Exercise directions: Each line below that holds the word "Regensburg" counts once; state the total number of such lines and nothing else.

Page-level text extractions

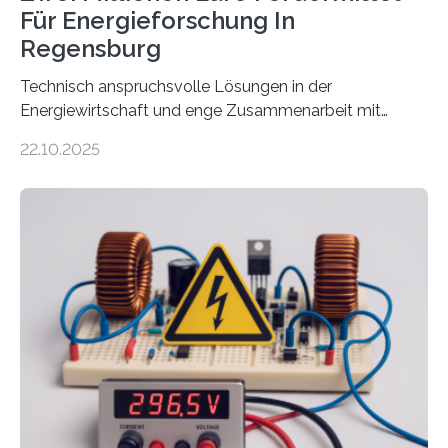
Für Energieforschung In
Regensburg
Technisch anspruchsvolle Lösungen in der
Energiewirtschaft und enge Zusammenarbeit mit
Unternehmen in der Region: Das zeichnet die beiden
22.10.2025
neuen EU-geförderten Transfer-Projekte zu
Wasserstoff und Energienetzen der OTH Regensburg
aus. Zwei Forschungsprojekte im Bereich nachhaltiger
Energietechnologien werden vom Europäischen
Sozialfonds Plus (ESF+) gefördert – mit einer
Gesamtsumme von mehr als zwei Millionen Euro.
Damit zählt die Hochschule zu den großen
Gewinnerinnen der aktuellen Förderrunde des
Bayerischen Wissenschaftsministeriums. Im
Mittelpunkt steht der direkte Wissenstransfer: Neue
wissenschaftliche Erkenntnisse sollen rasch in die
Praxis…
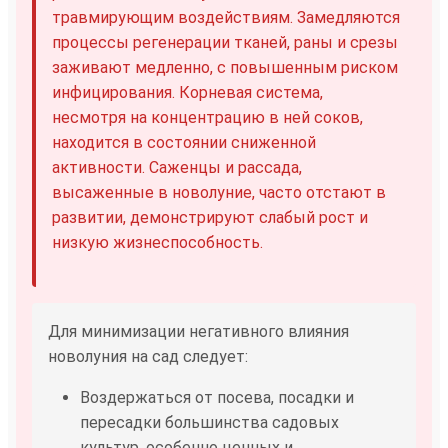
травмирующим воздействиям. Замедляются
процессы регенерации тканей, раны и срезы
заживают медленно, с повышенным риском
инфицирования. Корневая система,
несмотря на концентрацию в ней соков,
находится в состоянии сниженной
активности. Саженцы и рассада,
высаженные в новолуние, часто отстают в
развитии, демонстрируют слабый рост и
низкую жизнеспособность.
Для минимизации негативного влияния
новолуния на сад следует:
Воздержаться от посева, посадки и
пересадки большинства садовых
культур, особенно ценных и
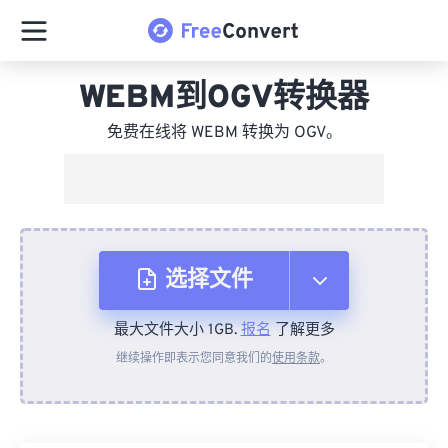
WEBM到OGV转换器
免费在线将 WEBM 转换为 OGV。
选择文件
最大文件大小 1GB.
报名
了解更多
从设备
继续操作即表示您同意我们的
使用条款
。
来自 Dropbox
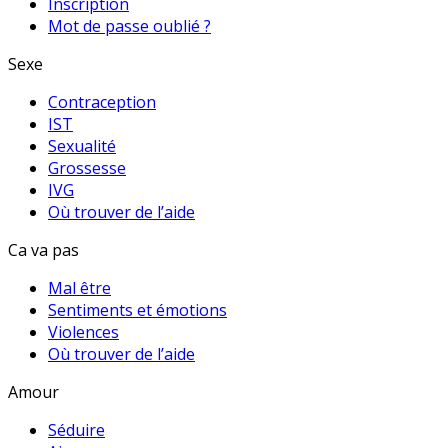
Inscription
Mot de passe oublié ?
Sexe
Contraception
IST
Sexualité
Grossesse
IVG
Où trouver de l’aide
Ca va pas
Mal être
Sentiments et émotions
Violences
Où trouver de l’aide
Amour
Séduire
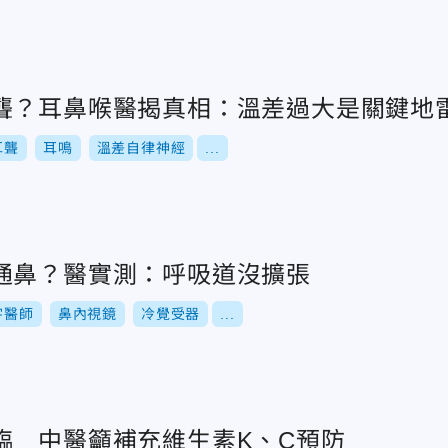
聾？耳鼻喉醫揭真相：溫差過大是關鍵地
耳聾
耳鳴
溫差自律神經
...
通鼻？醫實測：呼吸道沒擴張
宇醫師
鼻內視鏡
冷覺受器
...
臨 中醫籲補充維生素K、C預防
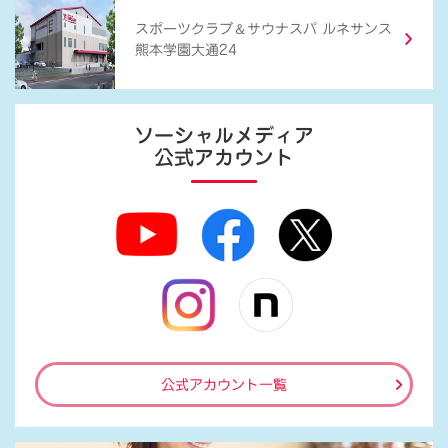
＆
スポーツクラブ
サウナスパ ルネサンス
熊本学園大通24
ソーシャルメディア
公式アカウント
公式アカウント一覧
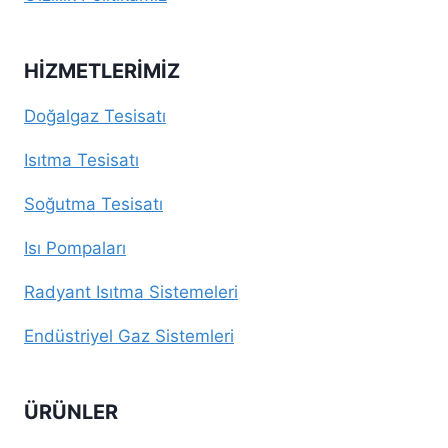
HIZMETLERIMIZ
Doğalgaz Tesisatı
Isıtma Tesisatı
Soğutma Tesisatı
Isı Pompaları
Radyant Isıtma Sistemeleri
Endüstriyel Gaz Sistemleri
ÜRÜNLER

Output for this task: 2